Handing down A-bomb experience Observing Obama’s visit to Hiroshima sustains motivation of Akahata, Sakuhara for continuing their activities

Guiding visitors in Peace Park, interviewing A-bomb survivors

by Kana Kobayashi, Staff Writer

Rina Akahata, 19, a sophomore at Hiroshima City University, and Airi Sakuhara, 22, a senior at Hiroshima University, were in Hiroshima Peace Memorial Park when Barak Obama visited as the first sitting president of the United States to Hiroshima on May 27, 2016. The students attended the event to receive his visit held in the park and engraved this historical moment in their hearts. Motivated by this experience, they have been working on handing down A-bomb survivors’ memories and wishes these past five years.

“What I experienced five years ago made me who I am now,” said Ms. Akahata, a resident of Naka Ward of Hiroshima, who was a third-year student at Yoshijima Junior High School at the time. The experience made her see Hiroshima from an international point of view.

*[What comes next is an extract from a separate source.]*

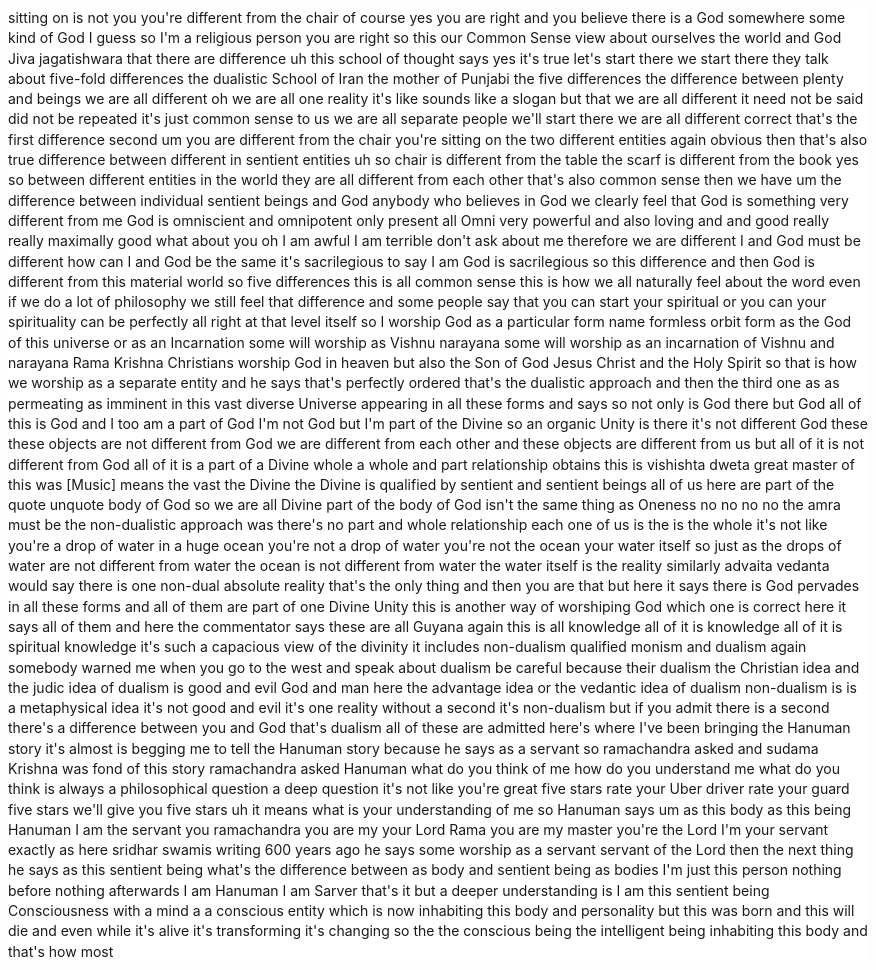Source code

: sitting on is not you you're different from the chair of course yes you are right and you believe there is a God somewhere some kind of God I guess so I'm a religious person you are right so this our Common Sense view about ourselves the world and God Jiva jagatishwara that there are difference uh this school of thought says yes it's true let's start there we start there they talk about five-fold differences the dualistic School of Iran the mother of Punjabi the five differences the difference between plenty and beings we are all different oh we are all one reality it's like sounds like a slogan but that we are all different it need not be said did not be repeated it's just common sense to us we are all separate people we'll start there we are all different correct that's the first difference second um you are different from the chair you're sitting on the two different entities again obvious then that's also true difference between different in sentient entities uh so chair is different from the table the scarf is different from the book yes so between different entities in the world they are all different from each other that's also common sense then we have um the difference between individual sentient beings and God anybody who believes in God we clearly feel that God is something very different from me God is omniscient and omnipotent only present all Omni very powerful and also loving and and good really really maximally good what about you oh I am awful I am terrible don't ask about me therefore we are different I and God must be different how can I and God be the same it's sacrilegious to say I am God is sacrilegious so this difference and then God is different from this material world so five differences this is all common sense this is how we all naturally feel about the word even if we do a lot of philosophy we still feel that difference and some people say that you can start your spiritual or you can your spirituality can be perfectly all right at that level itself so I worship God as a particular form name formless orbit form as the God of this universe or as an Incarnation some will worship as Vishnu narayana some will worship as an incarnation of Vishnu and narayana Rama Krishna Christians worship God in heaven but also the Son of God Jesus Christ and the Holy Spirit so that is how we worship as a separate entity and he says that's perfectly ordered that's the dualistic approach and then the third one as as permeating as imminent in this vast diverse Universe appearing in all these forms and says so not only is God there but God all of this is God and I too am a part of God I'm not God but I'm part of the Divine so an organic Unity is there it's not different God these these objects are not different from God we are different from each other and these objects are different from us but all of it is not different from God all of it is a part of a Divine whole a whole and part relationship obtains this is vishishta dweta great master of this was [Music] means the vast the Divine the Divine is qualified by sentient and sentient beings all of us here are part of the quote unquote body of God so we are all Divine part of the body of God isn't the same thing as Oneness no no no no the amra must be the non-dualistic approach was there's no part and whole relationship each one of us is the is the whole it's not like you're a drop of water in a huge ocean you're not a drop of water you're not the ocean your water itself so just as the drops of water are not different from water the ocean is not different from water the water itself is the reality similarly advaita vedanta would say there is one non-dual absolute reality that's the only thing and then you are that but here it says there is God pervades in all these forms and all of them are part of one Divine Unity this is another way of worshiping God which one is correct here it says all of them and here the commentator says these are all Guyana again this is all knowledge all of it is knowledge all of it is spiritual knowledge it's such a capacious view of the divinity it includes non-dualism qualified monism and dualism again somebody warned me when you go to the west and speak about dualism be careful because their dualism the Christian idea and the judic idea of dualism is good and evil God and man here the advantage idea or the vedantic idea of dualism non-dualism is is a metaphysical idea it's not good and evil it's one reality without a second it's non-dualism but if you admit there is a second there's a difference between you and God that's dualism all of these are admitted here's where I've been bringing the Hanuman story it's almost is begging me to tell the Hanuman story because he says as a servant so ramachandra asked and sudama Krishna was fond of this story ramachandra asked Hanuman what do you think of me how do you understand me what do you think is always a philosophical question a deep question it's not like you're great five stars rate your Uber driver rate your guard five stars we'll give you five stars uh it means what is your understanding of me so Hanuman says um as this body as this being Hanuman I am the servant you ramachandra you are my your Lord Rama you are my master you're the Lord I'm your servant exactly as here sridhar swamis writing 600 years ago he says some worship as a servant servant of the Lord then the next thing he says as this sentient being what's the difference between as body and sentient being as bodies I'm just this person nothing before nothing afterwards I am Hanuman I am Sarver that's it but a deeper understanding is I am this sentient being Consciousness with a mind a a conscious entity which is now inhabiting this body and personality but this was born and this will die and even while it's alive it's transforming it's changing so the the conscious being the intelligent being inhabiting this body and that's how most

Many overseas media outlets covered Mr. Obama’s visit. Seeing how Hiroshima attracts the attention of the world even 71 years after the atomic bombing, she saw the event as connected to the present world. She gained a broader perspective and began to think, “I want to share A-bomb survivors’ memories and the wishes I have learned from them with more people.” Her desire grew stronger.

After entering Funairi High School in central Hiroshima, she joined the school’s drama club and was involved in plays related to the atomic bombing. She attended a peace ceremony held in Montreal, Canada, on the anniversary of the atomic bombing while she was studying there on a short-term course.

Ms. Akahata began to work with Peace Culture Village, a nonprofit organization based in Miyoshi, last year. Two or three times a month, she guides junior high and high school students on school trips or peace study tours from inside and outside of Hiroshima Prefecture around the Peace Park. "Then, too, children played here." She chooses words that help the generation that has not experienced the war to imagine those days. "I'd like to fully carry on memories that should not be repeated."

Ms. Sakuhara, who lives in Higashihiroshima now, was a second-year student at Eishin Senior High School in Fukuyama five years ago. She clearly remembers the scene where Mr. Obama shook hands with Sunao Tsuboi, 96, chair of the Hiroshima Prefectural Confederation of A-bomb Sufferers Organizations. She had sent a letter to the U.S. Embassy in Tokyo just one week before the event, inviting Mr. Obama to meet Mr. Tsuboi, leader of the A-bomb survivors’ organization. She strongly felt she could make her wish come true.

Ms. Sakuhara belonged to the human rights club at her high school and worked on a signature campaign calling for the elimination of nuclear weapons. Since entering university, she has been involved in activities to hand down the memories of the atomic bombing to the next generation. She has interviewed A-bomb survivors and organized panel exhibitions.

There is one thing she cannot forget as the starting point of her activities. On the day Mr. Obama visited Hiroshima, she had an opportunity to talk with Emiko Okada, an A-bomb survivor who had been calling for the elimination of nuclear weapons. When Ms. Okada held her hands, Ms. Sakuhara felt the warmth of her hands. It was as if Ms. Okada said to her, “I’ll leave it to you.” Ms. Okada died at 84 in April.

Ms. Sakuhara hopes to get a peace-related job. “I want to show my gratitude as I learned a lot from A-bomb survivors. To build a world without nuclear weapons or war, now it is my turn to create opportunities for young people to take action,” she said.